Aos 11 anos de idade ela teve a oportunidade de iniciar no ballet, mas Fabiane não descobriu a dança aos 11 anos, pelo contrário, ela já nasceu apaixonada por essa arte. Provavelmente quando criança não poderia imaginar o quão longe chegaria.

 

Sua jornada no ballet começou graças a uma bolsa de estudos, pela qual competiu com outros candidatos, em uma renomada academia da cidade de Tupã.
“Não tive oportunidade de estar na dança desde cedo porque quando criança isso era algo pra elite, muito caro. Comecei a estudar ballet através de uma bolsa, porém quando acabou o período dessa bolsa eu não tinha condições financeiras para continuar. Mas sabia que desistir não era uma opção”, conta a bailarina.

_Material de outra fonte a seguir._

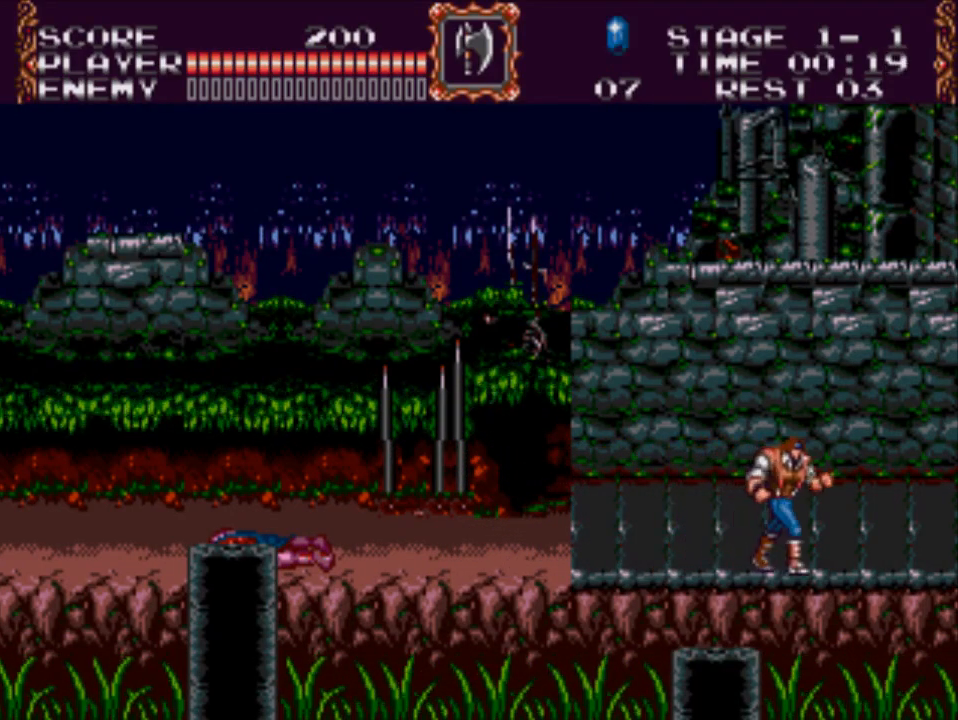
{"buttons": ["DPAD_RIGHT"], "events": []}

Decidida ela procurou por soluções para continuar no ballet e propôs auxiliar nas aulas em troca dos estudos. Sua mãe observando o interesse e dedicação da filha ofereceu costurar os figurinos da academia, dessa maneira ela conseguiu ir adiante.

Como a própria bailarina diz, desistir nunca foi opção. Ela tem um extenso currículo que só comprova seu empenho. É formada em Educação Física pela Esefap de Tupã, em ballet clássico pela Royal Academy Of Dance, tem pós-graduação em Fisiologia do Exercício de Dança e Consciência Corporal, além dos inúmeros cursos da área como jazz dance, sapateado, flamenco e dança do ventre.

A carreira como professora surgiu a partir de uma oportunidade em Osvaldo Cruz. “Já ajudava nas aulas da Academia de Artes Maria Cristina Cisneiro Dias, onde estudei, quando surgiu uma oportunidade para ensinar ballet em uma escola de Osvaldo Cruz. Lecionei nessa escolinha durante muitos anos e lá tinha uma pequena turma no período oposto onde desenvolvi um trabalho voluntário. Quando dei por mim já estava dando aulas há 15 anos”.

A bailarina seguiu adiante como professora e atualmente tem duas unidades de ensino que levam seu nome, uma em Tupã e outra em Osvaldo Cruz.
A jovem que entrou no ballet através de uma bolsa de estudos e se esforçou para continuar a trilhar este caminho multiplicou a oportunidade que recebeu. Há muitos anos faz a diferença na vida de jovens que assim como ela têm o sonho de viver na dança. Isso porque além dos alunos do particular, Fabiane também desenvolve um belo trabalho social com a dança.

Ao todo são 60 alunos de projetos sociais e ONGS que estudam em sua escola de Osvaldo Cruz. Lá eles aprendem a técnica clássica e uma modalidade denominada dança educação, onde a proposta é trabalhar a partir dos movimentos criados pelas próprias crianças.

“O que o ballet traz é grandioso demais para pontuar, não é apenas uma atividade física é algo transformador. As crianças que fazem ballet são proativas, disciplinadas e compromissadas”. Fabiane Ortega

“Eu acredito no trabalho social. Essas crianças que estão comigo terão outro olhar em relação à vida. Tudo que a dança proporciona, a responsabilidade, a sociabilização, tudo isso continua a me surpreender, pois realmente causa mudanças. Eu não divido as turmas entre projetos e particular, as crianças estudam todas juntas, isso é a arte, a união. Este tipo de trabalho faz bem ao outro e também me faz muito feliz”, conta.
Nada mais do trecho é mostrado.